PARIS (Reuters) - AccorHotels ACCP.PA is buying a 30 percent stake in Germany's 25hours Hotels for 35 million euros ($39 million), stepping up its expansion in the fast-growing market for "boutique" hotels that shun the replicated styles of mass-market brands.
25hours Hotels, which will continue to be run by chief executive and co-founder Christoph Hoffmann, runs seven boutique hotels in Hamburg, Frankfurt, Berlin, Zurich and Vienna.
Five more are slated to open in Zurich, Munich, Cologne, Dusseldorf and Paris in the next two years, while it also has expansion plans in Melbourne, Miami and Milan.
“Through this partnership, AccorHotels is investing further in one of the fastest growing segments in the industry and enriching its offer to achieve scale in this segment,” AccorHotels Chief Executive Sebastien Bazin said in a statement.
Boutique hotels are usually small, stylishly-designed, upmarket hotels that have proved particularly popular with “millennials” - the tech-savvy generations born after 1980.
Leading hotel operators such as AccorHotels and rivals Marriott MAR.O, Hilton HLT.N and InterContinental IHG.L are focusing increasingly on millennials, whom they expect to be the biggest single group of hotel customers by 2020.

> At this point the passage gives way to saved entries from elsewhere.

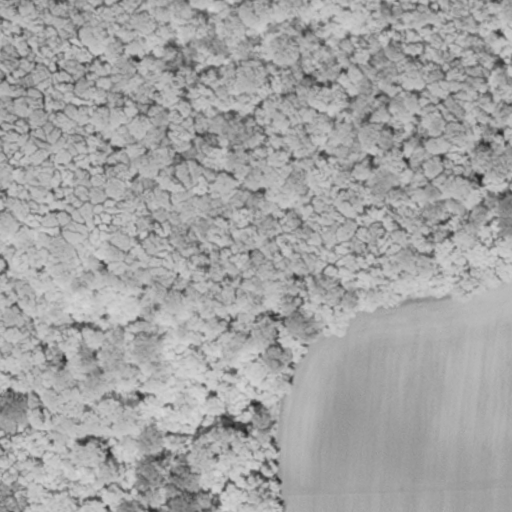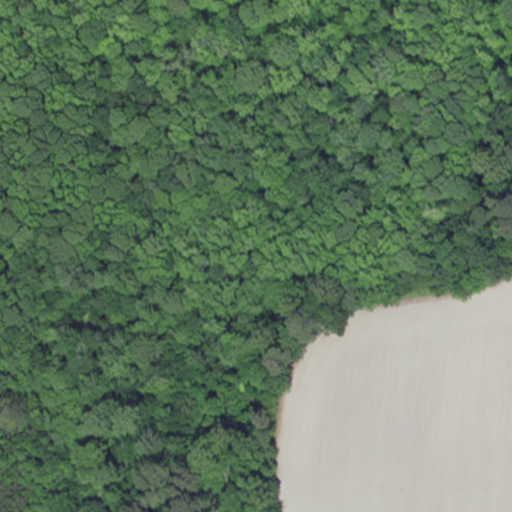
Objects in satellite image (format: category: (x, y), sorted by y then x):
park: (77, 193)
park: (77, 193)
park: (296, 195)
park: (296, 195)
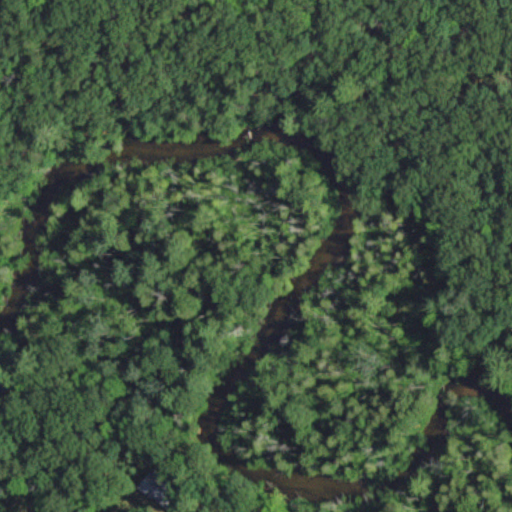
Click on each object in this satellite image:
river: (302, 288)
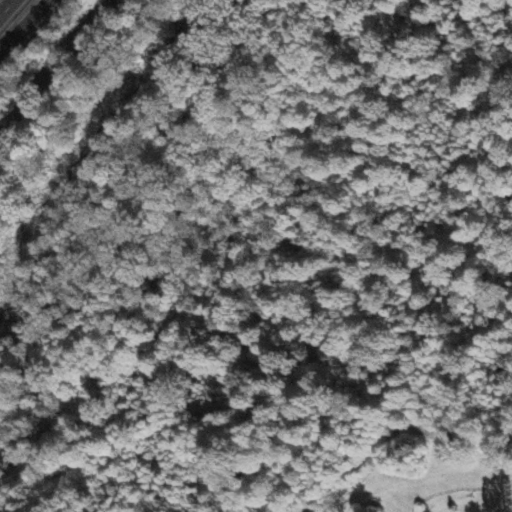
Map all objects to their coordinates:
road: (4, 3)
road: (6, 7)
road: (23, 26)
railway: (54, 65)
road: (165, 249)
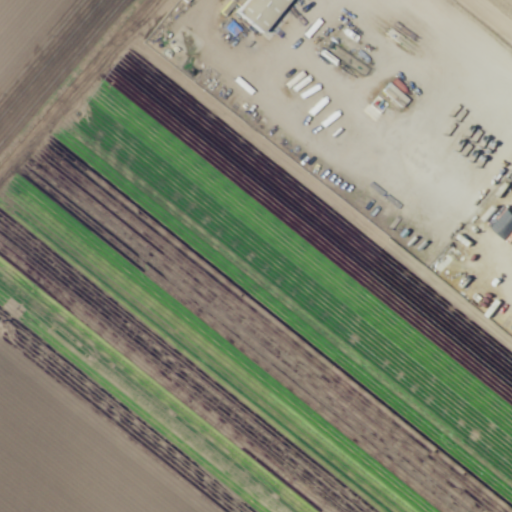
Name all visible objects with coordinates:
building: (260, 13)
road: (490, 18)
crop: (256, 256)
road: (70, 461)
road: (125, 509)
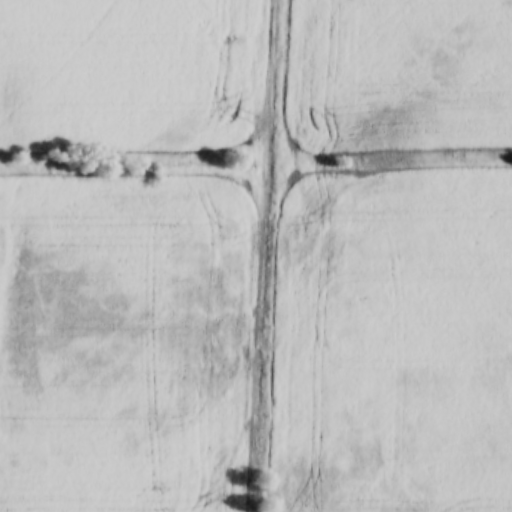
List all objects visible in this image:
road: (275, 255)
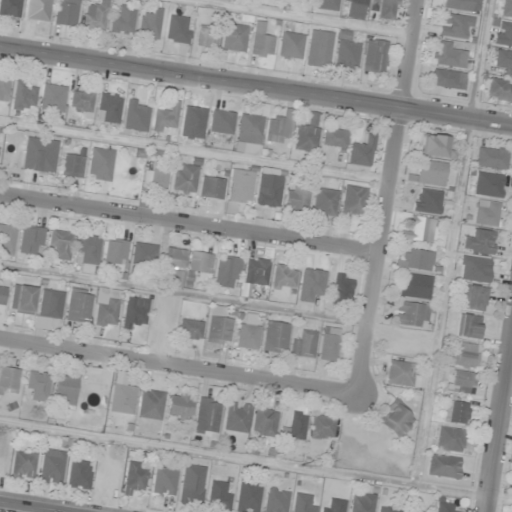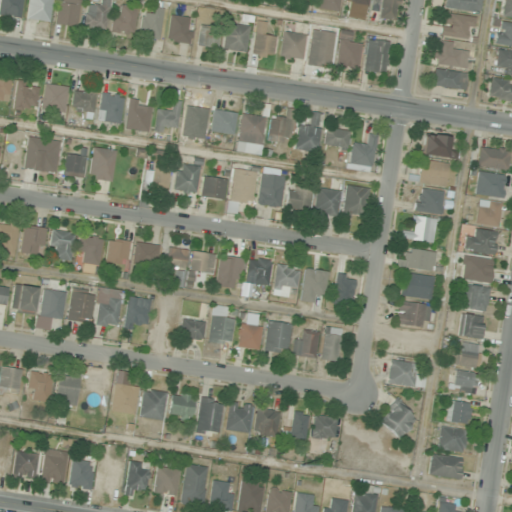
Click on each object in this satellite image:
building: (325, 4)
building: (461, 5)
building: (356, 6)
building: (10, 8)
building: (506, 8)
building: (386, 9)
building: (37, 10)
building: (65, 12)
building: (95, 15)
building: (122, 20)
building: (149, 24)
building: (455, 26)
building: (177, 29)
building: (503, 35)
building: (206, 37)
building: (234, 37)
building: (261, 41)
building: (290, 45)
building: (318, 48)
building: (346, 52)
building: (447, 55)
building: (374, 56)
building: (504, 62)
building: (447, 79)
building: (4, 89)
road: (255, 89)
building: (499, 89)
building: (24, 97)
building: (52, 97)
building: (81, 101)
building: (108, 108)
building: (136, 116)
building: (165, 119)
building: (221, 122)
building: (279, 128)
building: (248, 134)
building: (306, 135)
building: (334, 138)
building: (434, 146)
building: (358, 156)
building: (44, 157)
building: (491, 158)
building: (72, 164)
building: (99, 164)
building: (430, 173)
building: (155, 177)
building: (185, 177)
building: (485, 184)
building: (240, 186)
building: (211, 188)
building: (268, 190)
building: (296, 198)
road: (389, 198)
building: (324, 201)
building: (427, 201)
building: (352, 202)
building: (486, 213)
road: (190, 225)
building: (418, 231)
building: (6, 239)
building: (31, 240)
building: (479, 241)
building: (59, 244)
building: (87, 249)
building: (115, 251)
building: (143, 254)
building: (173, 258)
building: (416, 259)
building: (199, 263)
building: (474, 269)
building: (226, 272)
building: (256, 272)
building: (283, 279)
building: (414, 286)
building: (2, 294)
building: (21, 298)
building: (472, 298)
building: (50, 304)
building: (78, 308)
building: (134, 312)
building: (106, 313)
building: (411, 315)
building: (469, 326)
building: (189, 329)
building: (218, 330)
building: (247, 336)
building: (275, 337)
building: (303, 344)
building: (328, 344)
building: (464, 356)
road: (179, 367)
building: (402, 374)
building: (8, 380)
building: (460, 382)
building: (37, 386)
building: (64, 390)
building: (122, 399)
building: (150, 405)
building: (179, 406)
building: (457, 412)
building: (207, 416)
building: (236, 417)
building: (395, 420)
building: (264, 422)
building: (296, 425)
building: (322, 427)
building: (450, 439)
road: (500, 440)
building: (23, 465)
building: (52, 466)
building: (443, 466)
building: (78, 475)
building: (135, 477)
building: (164, 481)
building: (192, 484)
building: (219, 496)
building: (248, 498)
building: (276, 501)
building: (304, 503)
building: (362, 503)
building: (332, 505)
road: (14, 509)
building: (388, 509)
building: (409, 511)
building: (438, 511)
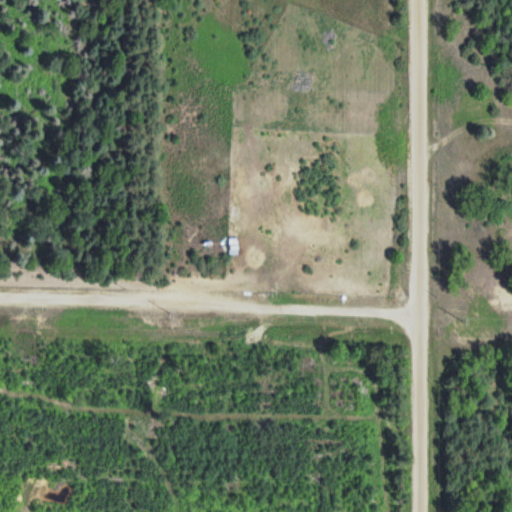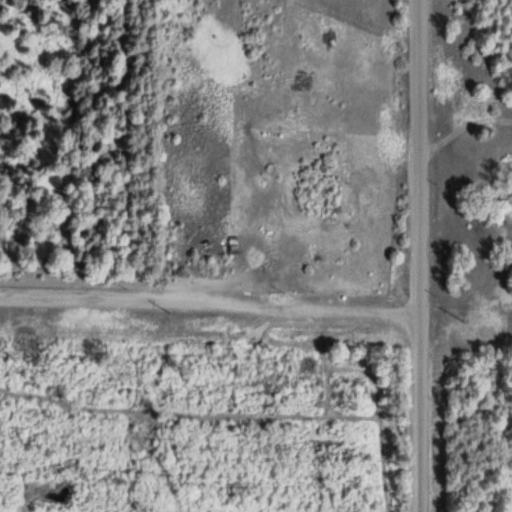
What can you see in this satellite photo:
road: (401, 255)
road: (200, 256)
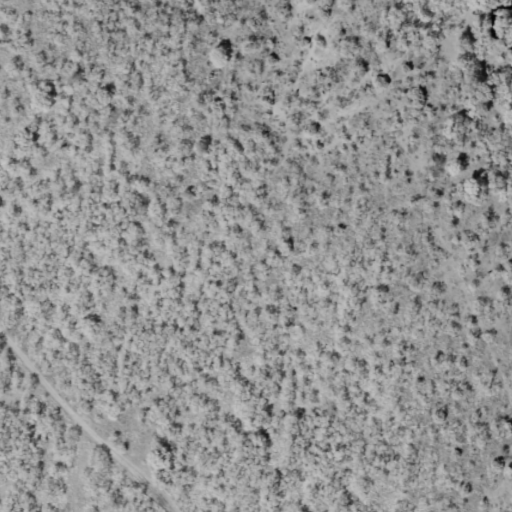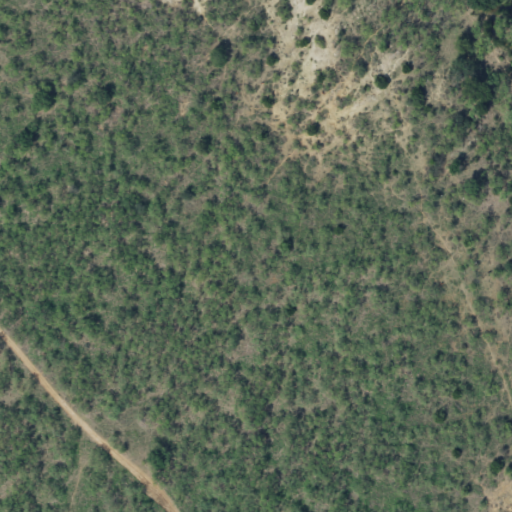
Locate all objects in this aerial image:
road: (95, 413)
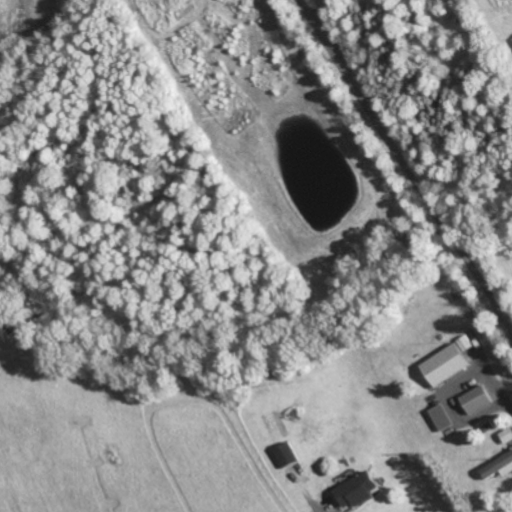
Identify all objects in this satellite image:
road: (406, 163)
building: (446, 361)
road: (501, 390)
building: (474, 398)
building: (440, 416)
building: (505, 434)
building: (285, 453)
building: (498, 465)
building: (355, 488)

Accor's Bazin has long warned of the threat to traditional hotel operators from companies such as Airbnb and online booking websites such as Expedia EXPE.O, which are popular with millennials.
Airbnb offers travelers the options to stay in flats rather than hotels, which are often cheaper, and Airbnb said last month that guest arrivals in Paris - its biggest market - had risen this summer despite an overall decline in foreign visitor numbers due to security fears.
AccorHotels will be able to add 25hours Hotels to its existing Mama Shelter boutique hotels brand, while the deal also follows AccorHotel’s launch in September of its ‘Jo&Joe’ youth hotels brand.
AccorHotels cut back the upper end of its 2016 profit target range last month after its French and Belgian operations were hit by security fears following militant attacks in those countries.